** Opening Text for analysis block **

First, let's consider a different example. Say, there is a person named A and a block in space. A pushes on the block with a force of 100 N. Then, the block will also push A with a force of 100 N by Newton's third law. Now, consider the case where instead of the block, there is a person B who is also pushing on A with a force of 100 N while A is pushing on him. A will experience a force of 100 N because he pushed on B, AND another 100 N because he is being pushed by B. Hence he will experience a force of 200 N. Similarly, B also experiences 200 N of force.

Now, back to the original problem. There are two people A and B in space with a taut rope (no tension currently) in between them. If only A is pulling and B is not, then I agree that the tension is equal to the force A exerts. This situation (in my opinion) becomes analogous to the above if B is also pulling. So, say both of them pull from either side with a force of 100 N. Then the rope at the end of B will pull B with a force of 100 N (this pull is caused by A). By Newton's third law, the rope will experience a pull of 100 N. But B is also pulling his end of the rope with 100 N. Therefore, the tension should be 200 N. Similarly, the end of the rope at A must pull A with 100 N of force (because B is pulling from the other side) and hence experience a force of 100 N itself by Newton's third law plus another 100 N because A is pulling on the rope.

** Closing Text for analysis block **

Reproduce the stretch of the rope-tension text from "First, let's consider" through "N of force.".

** Opening Entries supplied block **

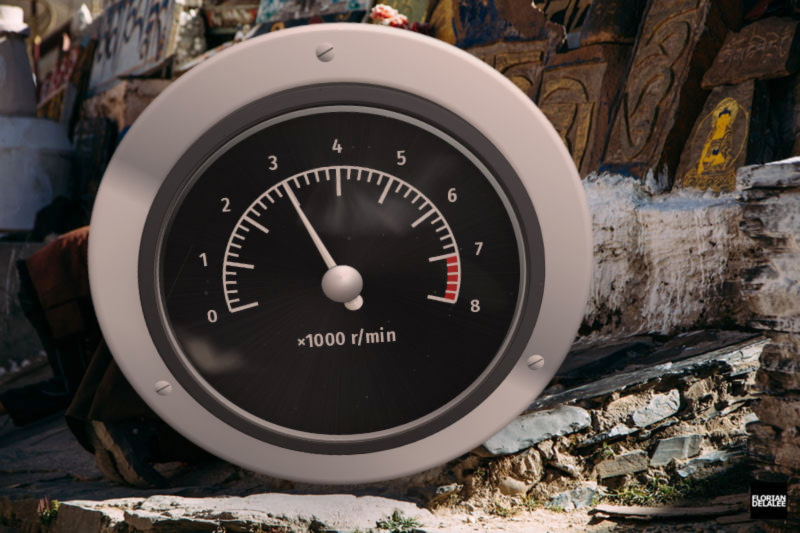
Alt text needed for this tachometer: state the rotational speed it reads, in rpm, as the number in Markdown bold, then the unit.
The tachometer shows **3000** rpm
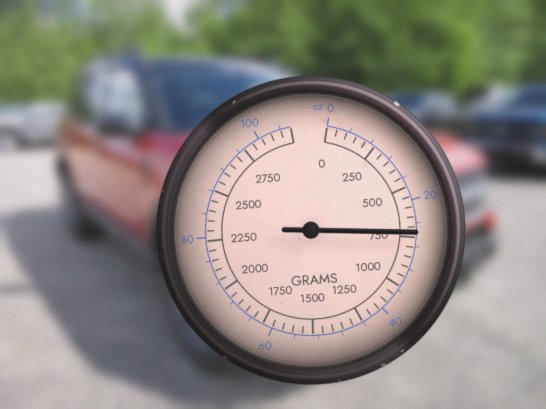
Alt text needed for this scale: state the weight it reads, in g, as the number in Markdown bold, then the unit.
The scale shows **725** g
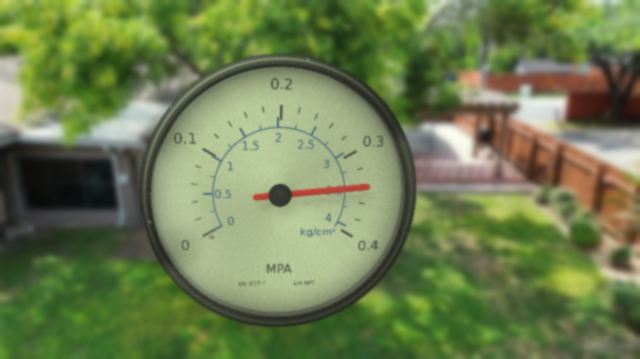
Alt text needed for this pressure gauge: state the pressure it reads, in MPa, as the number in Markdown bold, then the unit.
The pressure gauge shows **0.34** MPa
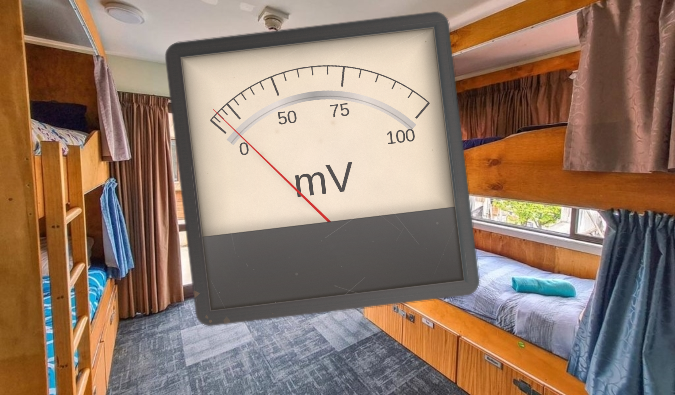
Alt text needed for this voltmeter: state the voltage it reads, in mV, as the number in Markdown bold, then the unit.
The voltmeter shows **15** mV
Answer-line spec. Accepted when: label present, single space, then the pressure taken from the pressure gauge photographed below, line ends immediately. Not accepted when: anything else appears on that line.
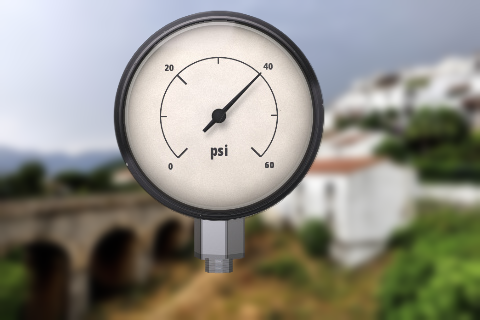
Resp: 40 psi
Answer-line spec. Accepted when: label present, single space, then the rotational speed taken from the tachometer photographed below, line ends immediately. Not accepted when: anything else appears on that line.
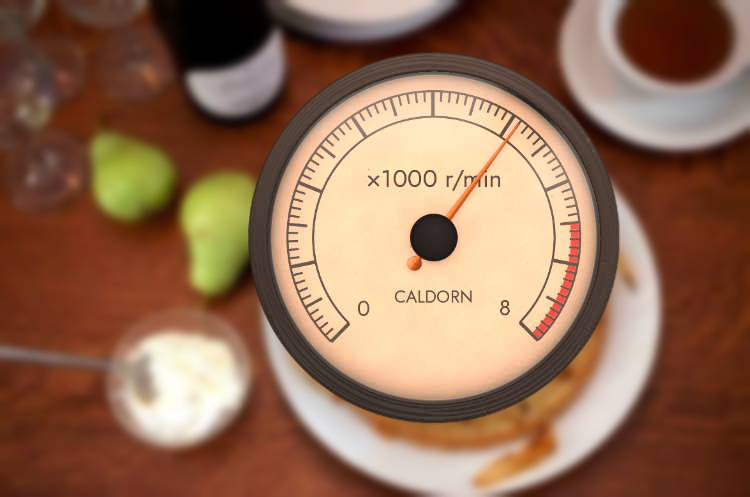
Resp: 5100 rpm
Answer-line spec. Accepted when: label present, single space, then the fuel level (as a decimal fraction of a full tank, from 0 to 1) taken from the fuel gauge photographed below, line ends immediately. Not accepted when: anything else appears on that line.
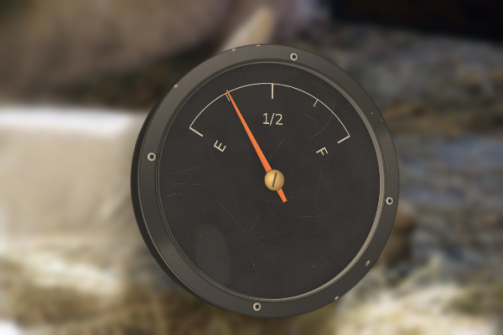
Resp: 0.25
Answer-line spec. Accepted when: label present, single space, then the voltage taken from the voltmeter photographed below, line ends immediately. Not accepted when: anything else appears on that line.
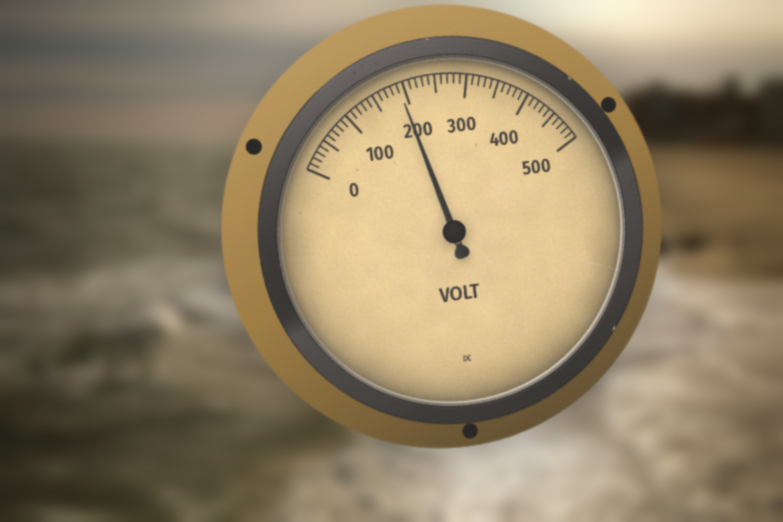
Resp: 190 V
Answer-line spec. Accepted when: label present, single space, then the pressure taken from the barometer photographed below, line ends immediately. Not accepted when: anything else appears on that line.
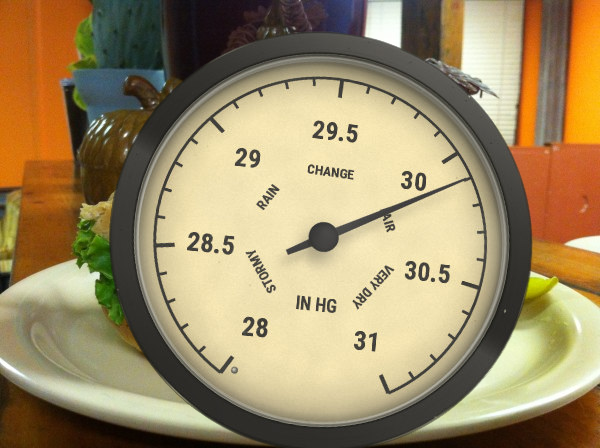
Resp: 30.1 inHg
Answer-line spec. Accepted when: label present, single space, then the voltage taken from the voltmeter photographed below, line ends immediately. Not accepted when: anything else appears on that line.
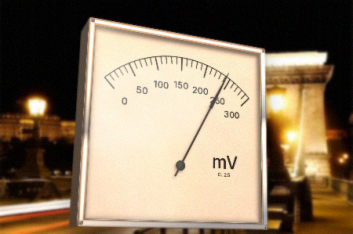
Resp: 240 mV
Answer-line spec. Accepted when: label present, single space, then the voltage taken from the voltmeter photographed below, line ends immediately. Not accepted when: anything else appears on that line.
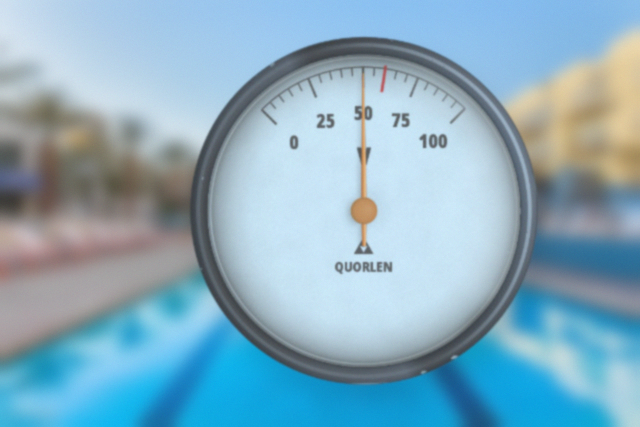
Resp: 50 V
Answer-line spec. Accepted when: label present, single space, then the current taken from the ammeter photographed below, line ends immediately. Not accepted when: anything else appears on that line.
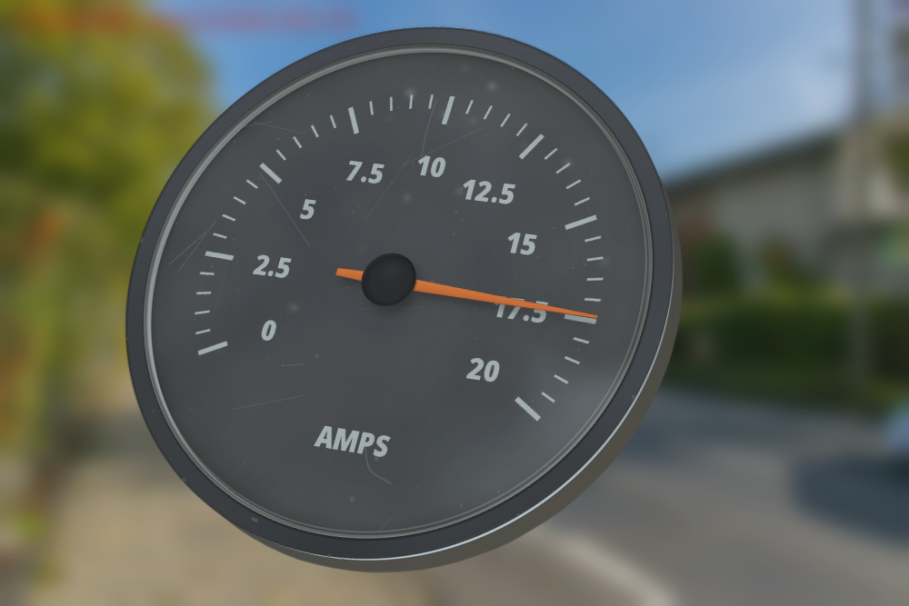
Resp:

** Closing Entries supplied block **

- **Reply to the exercise**:
First, let's consider a different example. Say, there is a person named A and a block in space. A pushes on the block with a force of 100 N. Then, the block will also push A with a force of 100 N by Newton's third law. Now, consider the case where instead of the block, there is a person B who is also pushing on A with a force of 100 N while A is pushing on him. A will experience a force of 100 N because he pushed on B, AND another 100 N because he is being pushed by B. Hence he will experience a force of 200 N. Similarly, B also experiences 200 N of force.